━━━ Texte source

L’édition 2018 du Tour de France a donc pris fin ce week-end, avec une nouvelle victoire Sky, mais cette fois-ci celle de Geraint Thomas. Les déceptions, les révélations, les enseignements, on fait le point sur les trois semaines de course.
La machine Sky toujours pas enrayée
On a eu Bradley Wiggins, puis les années Chris Froome. Cette fois-ci, c’est Geraint Thomas qui a mis la pédale sur le Tour. Après son long marathon Tour – Vuelta 2017 – Giro, Tour 2018, Froome semblait arriver au bout de ses capacités physiques. Quant aux Gallois, il était tout frais pour aborder les 3 semaines dans l’Hexagone. Logiquement, c’est bien l’ancien pistard qui a pris le leadership. En revanche, le quadruple vainqueur de l’épreuve n’a pas fait le déplacement pour rien puisqu’il a décroché un podium.
En revanche, ce qu’il faut encore une fois noter sur cette édition, c’est qu’à 8 ou à 9, personne n’arrive à faire tomber la machine britannique. Avec un Egan Bernal fantastique, qui aurait peut-être eu lui aussi son mot à dire si on le lui avait demandé, un Castroviejo toujours plus fort dans la pente, ou un Wout Poels dont on connait les qualités, les autres leaders n’ont eu que des miettes. On mettra cependant un bémol pour l’énième écart de comportement de Gianni Moscon, qui a été exclu pour un excès de violence. La machine Sky semble encore avoir de belles années devant elle.
Des autres leaders qui s’endorment
« On n’a pas les jambes », est souvent la phrase qui vient mettre tout le monde d’accord et donne bonne conscience sur l’attentisme général. Être à bloc dans la dernière pente pour suivre le train Sky, on veut bien le croire. Mais en fait, à ce moment-là, il est déjà trop tard. Pour perturber l’ogre britannique, il faut la prendre à la gorge de loin. Comme Landa ou Bardet ont pu le faire sur l’étape de Laruns. On ne met pas à mal un tel collectif sur une pente de 10 ou 15 kilomètres, située en fin de course. L’aspect stratégique est évidemment capital dans un sport collectif, et malheureusement il semble y avoir d’autres intérêts que le sport qui viennent décider des tactiques de chacun.
Un spectacle en berne
Justement, ces intérêts. Ils sont sans doute les principaux bourreaux du spectacle. Celui que les téléspectateurs recherchent tant depuis maintenant plusieurs années. En première semaine, le terrain n’est pas propice puisqu’essentiellement plat. Admettons. En deuxième semaine, personne ne se risque vraiment à de longues échappées, parce que la troisième semaine risque de faire payer l’addition aux malheureux fuyards. Et en troisième semaine, chacun défend sa place. Vous l’aurez compris, quelle place là-dedans pour les grandes attaques ? Que ce soit la pression des sponsors qui obligent à faire un résultat, les intérêts financiers, ou juste la peur, c’est le spectacle qui y perd… et le public.

━━━━━━

Poursuivez le bilan du Tour de France 2018 ci-dessus en reprenant juste après sa dernière phrase.

━━━ Données de l'exercice

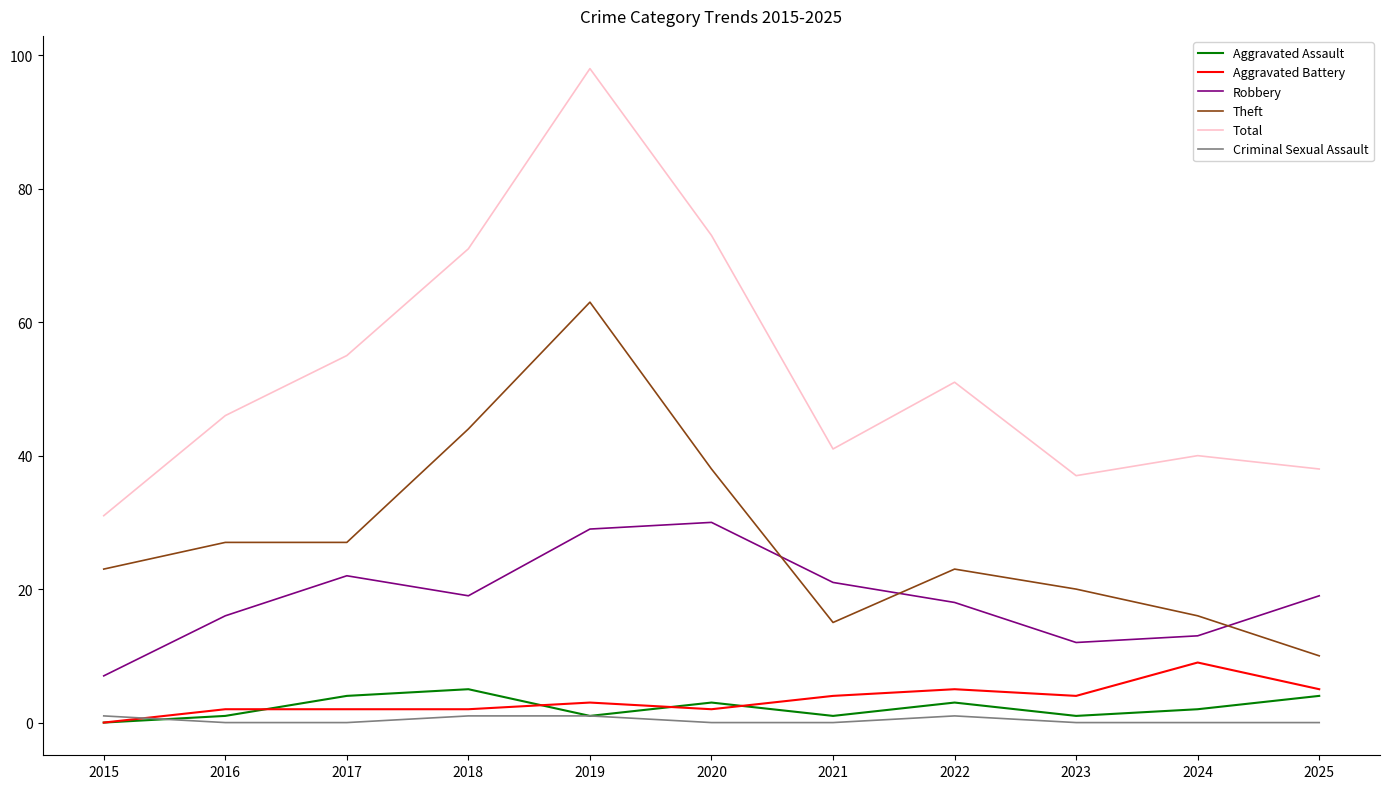

At how many categories does at least one series exceed 0?

11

━━━━━━

**Zone de réponse**
Une ambiance… bizarre
Le premier facteur anormal de ce Tour de France réside déjà dans l’attitude du public. Alors qu’on avait plutôt l’habitude d’un public dingue dans les montagnes, des fortes affluences sur le bord des routes, des villages bondés, etc. Cette année a été un peu plus surprenante. Déjà l’affluence semble avoir baissé si l’on s’en fie aux impressions télévisuelles. Dans les cols mythiques comme l’Alpe d’Huez, on a senti une ambiance différente. La faute aux polémiques d’avant Tour, mais peut-être aussi à l’effet Coupe du Monde qui s’est achevée sur le succès des Bleus. On a ce sentiment que le public n’est jamais vraiment rentré dans cette Grande Boucle.
Mais surtout dans les comportements. Les sifflets contre la Sky, les tentatives d’agression, les fous furieux qui jettent des fumigènes, une lanière d’appareil photo qui cause l’abandon de Nibali, et les manifestations d’agriculteurs que les gendarmes ont l’idée surréaliste de gazer… causant l’arrêt de la course pendant de longues minutes. Chacun sera juge et maître de se forger son opinion sur ces différents faits, notamment l’attitude des spectateurs vis-à-vis de la Sky, mais quoi qu’il arrive, c’est le cyclisme qui en sort perdant, et cela a ajouté au climat délétère.
Romain Bardet, pas les épaules ?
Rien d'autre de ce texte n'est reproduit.